Arrest d.d. 12 april 2006
Rolnummer 0500303
HET GERECHTSHOF TE LEEUWARDEN
Arrest van de eerste kamer voor burgerlijke zaken in de zaak van:
[appellant],
wonende te [woonplaats],
appellant,
in eerste aanleg: gedaagde,
hierna te noemen: [appellant],
procureur: mr M.D. Kalmijn,
tegen
[geïntimeerde],
gevestigd te [plaats van vestiging],
geïntimeerde,
in eerste aanleg: eiseres,
hierna te noemen: [geïntimeerde],
procureur: mr J.V. van Ophem.
Het geding in eerste instantie
In eerste aanleg is geprocedeerd en beslist zoals weergegeven in de vonnissen uitgesproken op 3 november 2004 en 12 januari 2005 (aangevuld bij uitspraak van 1 maart 2005) door de rechtbank Leeuwarden.
Het geding in hoger beroep
Bij exploot van 21 maart 2005 is door [appellant] hoger beroep ingesteld van het vonnis d.d. 12 januari 2005 met dagvaarding van [geïntimeerde] tegen de zitting van 8 juni 2005.

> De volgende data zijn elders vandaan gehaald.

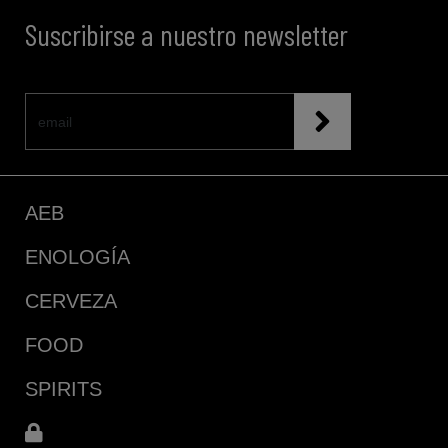
Suscribirse a nuestro newsletter
AEB
ENOLOGÍA
CERVEZA
FOOD
SPIRITS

De conclusie van de memorie van grieven luidt:
"uitvoerbaar bij voorraad om het vonnis van de Rechtbank te Leeuwarden d.d. 12 januari 2005 te vernietigen en alsnog opnieuw rechtdoende te beslissen dat de Rechtbank danwel het Hof onbevoegd zijn van het onderhavige geschil kennis te nemen danwel [geïntimeerde] alsnog niet ontvankelijk te verklaren althans haar vorderingen af te wijzen, met veroordeling van [geïntimeerde] in de kosten van deze procedure, alsmede de kosten van de procedure in eerste aanleg."
Bij memorie van antwoord is door [geïntimeerde] verweer gevoerd met als conclusie:
"bij arrest, uitvoerbaar bij voorraad, de vonnissen van de Rechtbank Leeuwarden van 12 januari 2005, die is aangevuld bij uitspraak d.d. 1 maart 2005, eventueel onder verbetering of aanvulling der gronden te bekrachtigen, met veroordeling van appellant in de kosten van het hoger beroep."

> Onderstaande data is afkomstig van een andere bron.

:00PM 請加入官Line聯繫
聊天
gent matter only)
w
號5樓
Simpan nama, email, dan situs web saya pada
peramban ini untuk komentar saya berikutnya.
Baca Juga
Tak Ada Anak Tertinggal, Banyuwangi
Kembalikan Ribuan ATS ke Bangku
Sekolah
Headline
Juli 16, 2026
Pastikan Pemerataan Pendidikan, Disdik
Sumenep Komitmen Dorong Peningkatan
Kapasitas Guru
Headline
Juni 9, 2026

Tenslotte hebben partijen de stukken overgelegd voor het wijzen van arrest.
De grieven
[appellant] heeft één grief opgeworpen.
De beoordeling
1. [appellant] heeft in eerste aanleg een incidentele vordering van onbevoegdheid ingesteld, stellende dat niet de rechtbank Leeuwarden, maar de Raad van Arbitrage voor de Bouwbedrijven bevoegd is van het tussen partijen gerezen geschil kennis te nemen.
2. Bij haar vonnis d.d. 12 januari 2005, waarvan beroep, heeft de rechtbank Leeuwarden de incidentele vordering afgewezen en de hoofdzaak voor verder procederen (conclusie van antwoord) naar de rol verwezen.

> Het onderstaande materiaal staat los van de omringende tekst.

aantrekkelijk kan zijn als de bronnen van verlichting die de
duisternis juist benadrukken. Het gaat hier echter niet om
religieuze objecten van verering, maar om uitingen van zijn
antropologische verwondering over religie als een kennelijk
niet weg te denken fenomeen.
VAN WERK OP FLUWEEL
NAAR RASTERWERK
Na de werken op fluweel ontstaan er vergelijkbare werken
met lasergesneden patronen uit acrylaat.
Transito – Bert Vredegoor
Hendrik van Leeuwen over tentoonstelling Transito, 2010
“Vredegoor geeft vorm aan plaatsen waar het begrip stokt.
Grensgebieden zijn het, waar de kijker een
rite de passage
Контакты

3. Bedoeld vonnis is een tussenvonnis. Tegen een tussenvonnis is - krachtens het bepaalde in artikel 337 lid 2 Rv - tussentijds beroep niet toegestaan, tenzij de rechter in eerste aanleg anders heeft bepaald of artikel 75 Rv, eerste lid van toepassing is. Bij haar uitspraak van 1 maart 2005 heeft de rechtbank alsnog bepaald dat tussentijds hoger beroep tegen het bedoelde vonnis kan worden ingesteld. [appellant] kan derhalve in zijn appel worden ontvangen.
Met betrekking tot de grief
4. De grief richt zich tegen de overwegingen 1.2 en 1.3 van het vonnis van 12 januari 2005 waarvan beroep.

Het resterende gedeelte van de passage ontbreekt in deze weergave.